Data Loss In A Disaster Exceeds Expectations
June 22, 2015 Dan Burger
Just how big of a mistake is it to do nightly backups? Depends what your definition of big is. If a disaster takes down your system at the end of a working day, but before the scheduled backup occurs, how much data will you lose? You probably don’t have an accurate answer to that question. But if you knew, it might change the way you think about how data loss would affect your business.
Most pros who think about data loss and loss prevention have implemented disaster recovery plans, even though the majority of them have little or no idea how much data their companies collect and or alter each day. That doesn’t deter them from making a plan that calls for back up to tape at the end of each working day and thinking that no matter how much that is, they can live with the risk of losing it.
“We’re finding that, for the most part, even the most efficient and well-resourced organizations just don’t have this information, which does make it very difficult for them to adequately plan for disaster recovery,” wrote Simon O’Sullivan in his blog last week. O’Sullivan has been in the IBM i disaster recovery business for a lot of years. He’s the co-founder and vice president of Maxava, an IBM midrange vendor specializing in business resiliency, whether that’s disaster recovery or high availability.
Putting that information in front of IT and business executives is Simon’s crusade.
It’s become somewhat of an IBM i community rule of thumb that companies set their recovery point objectives (RPOs) and recovery time objectives (RTOs) at 24 hours. This excludes banks, high volume online retailers, and companies that have absolutely no tolerance for downtime. The 24-hour rule seemed reasonable. It felt right. A big part of making that a comfort zone was not knowing how much data was at risk and what the business consequences would be if that amount of data was lost.
Determining the amount of data created each day–actually quantifying it–leads to better disaster recovery decisions, more realistic recovery time and point objectives, O’Sullivan says.
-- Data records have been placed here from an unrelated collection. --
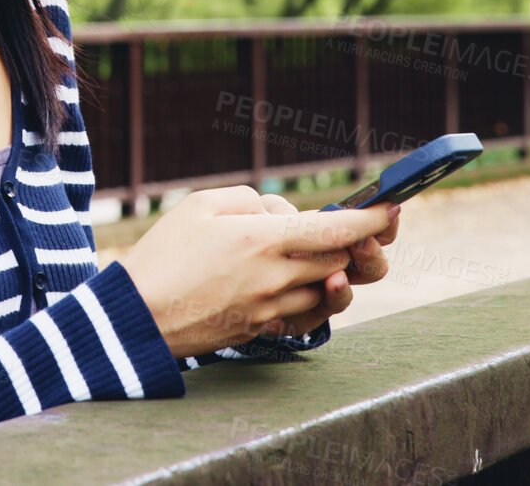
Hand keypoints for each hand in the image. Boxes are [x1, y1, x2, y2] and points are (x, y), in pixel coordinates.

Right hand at [114, 185, 396, 359]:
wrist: (138, 318)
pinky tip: (310, 283)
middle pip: (343, 260)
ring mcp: (273, 309)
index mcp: (263, 240)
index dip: (373, 219)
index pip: (338, 230)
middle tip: (362, 227)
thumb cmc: (164, 255)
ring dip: (338, 270)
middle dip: (360, 243)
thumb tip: (283, 214)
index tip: (392, 208)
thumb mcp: (201, 205)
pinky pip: (311, 316)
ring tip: (330, 253)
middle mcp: (277, 277)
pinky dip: (321, 298)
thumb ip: (252, 199)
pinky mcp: (265, 330)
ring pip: (332, 290)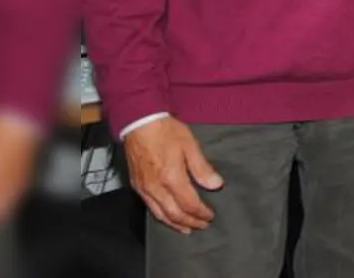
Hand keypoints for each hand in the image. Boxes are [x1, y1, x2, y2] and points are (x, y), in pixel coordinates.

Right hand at [124, 117, 222, 233]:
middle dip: (190, 222)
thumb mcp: (190, 145)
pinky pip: (150, 207)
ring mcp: (144, 188)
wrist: (139, 123)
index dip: (201, 213)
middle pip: (174, 214)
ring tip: (187, 229)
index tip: (211, 216)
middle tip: (202, 226)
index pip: (189, 204)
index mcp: (172, 178)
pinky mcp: (137, 186)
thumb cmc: (166, 131)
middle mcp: (156, 187)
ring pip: (160, 214)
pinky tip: (168, 217)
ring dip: (175, 224)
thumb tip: (216, 185)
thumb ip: (202, 168)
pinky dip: (161, 216)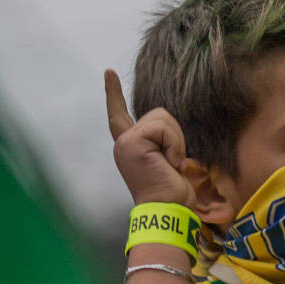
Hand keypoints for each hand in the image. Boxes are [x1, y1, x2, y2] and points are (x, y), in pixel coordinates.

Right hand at [104, 70, 200, 207]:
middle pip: (158, 114)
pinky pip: (163, 128)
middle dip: (175, 135)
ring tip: (171, 165)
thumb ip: (161, 141)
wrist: (167, 210)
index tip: (108, 72)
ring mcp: (125, 142)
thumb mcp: (167, 160)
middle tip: (173, 163)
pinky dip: (174, 145)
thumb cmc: (171, 192)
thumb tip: (168, 134)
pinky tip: (170, 164)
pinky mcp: (132, 142)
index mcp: (130, 147)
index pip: (120, 115)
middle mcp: (123, 142)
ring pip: (162, 118)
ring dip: (176, 141)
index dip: (114, 94)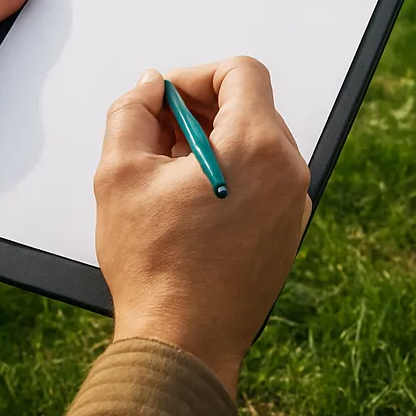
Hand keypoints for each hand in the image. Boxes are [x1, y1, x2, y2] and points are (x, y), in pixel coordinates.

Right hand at [95, 59, 311, 398]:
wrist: (185, 344)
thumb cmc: (154, 263)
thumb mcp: (121, 173)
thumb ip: (132, 111)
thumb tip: (151, 86)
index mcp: (258, 144)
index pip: (242, 71)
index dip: (196, 75)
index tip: (164, 100)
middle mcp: (288, 167)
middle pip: (249, 105)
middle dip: (199, 108)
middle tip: (155, 135)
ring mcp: (294, 200)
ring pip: (255, 141)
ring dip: (212, 141)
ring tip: (167, 172)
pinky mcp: (288, 227)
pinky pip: (263, 176)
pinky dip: (230, 171)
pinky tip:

To get a handle on data, Maxava developed a tool that identifies the metrics such as the general size and shape of the data, and some specific numbers like CPWs, memory allocation, the size of the database, and the amount of changes that are taking place on a daily basis, which determines the bandwidth requirements so that changes can be sent “down the line” in real time.
Maxava is doing a lot more work in the cloud these days. That’s because a significant number of customers no longer want what used to be the only choice–to buy a second machine exactly like its primary machine, buy the software that it takes to duplicate data on that secondary machine, and then monitor and manage the system and the data. According to Sullivan, customers are looking for an RTO of one hour instead of one day and an RPO of one minute. What they are asking for is HA in a cloud.
This is happening often enough to convince Maxava to provide IBM i shops with the hardware, the data center, and the management services. Maxava charges the customer a monthly fee for the package deal. IT Jungle reported on Maxava’s high availability cloud six weeks ago.
With just about any IT migration or modernization, it’s a good idea to really understand what you have before making a decision to make a move. Maxava uses its own software that is loaded on the IBM i server. It runs in the background and creates an output file that shows the size and scope of the data. It identifies how much change happens in a 24-hour period.
“The amount of change is always a surprise to the customer,” O’Sullivan says. “Most have no idea about the amount of activity on their systems. Some may have an idea, but we can tell them precisely.”
The “discovery” process is done during a pre-sales stage, so the customer gets this information whether they make a change in their disaster recovery plans or not.
The process does not affect users or their production workloads, O’Sullivan says. Typically, the software is set to run several times a week for 30 to 60 minutes. This provides a snapshot of how the data is being collected and altered.
The output–measurements of the system, not a copy of any sensitive data that is on the system–is owned by the company not by Maxava.
From the snapshot view, the company can decide if it wants to take the next step, which is a 24-hour view of what is taking place with the data. During that phase, comparisons are made of the same day of the week on different weeks and from one day to another. This fills in the blanks and more precisely determines what is changing with the data and how much data is being collected.
O’Sullivan says the discovery process sometimes goes on for a full month and sometimes a customer asks Maxava to return and do a second full month of monitoring for comparison. That allows a company to see how fast its database is growing.
“Some companies take the information and run off saying, ‘thanks very much,’ and we never hear from them again. Others say we are going to have to do something to protect the data we collect every day.”
Gathering the metrics on data that is stored versus data that has changed is important for the planning stage. As the amount of changed data grows, it will take a bigger network pipe to replicate it across the internet. Changes need to be replicated in real time without creating a back log.
Maxava has used the discovery process for some time. Much of it used to involve manual processes, but as the software has been improved to include additional automation, which speeds the process, O’Sullivan says.
“In the IT business understanding risk often does not occur,” O’Sullivan says. “There’s an attitude of ‘good enough’ that permeates without a real look at the contents or the cost of the rebuild. The decision to accept risk is often made in the dark. If it is known and understood what will be lost in a disaster, the discussion changes.”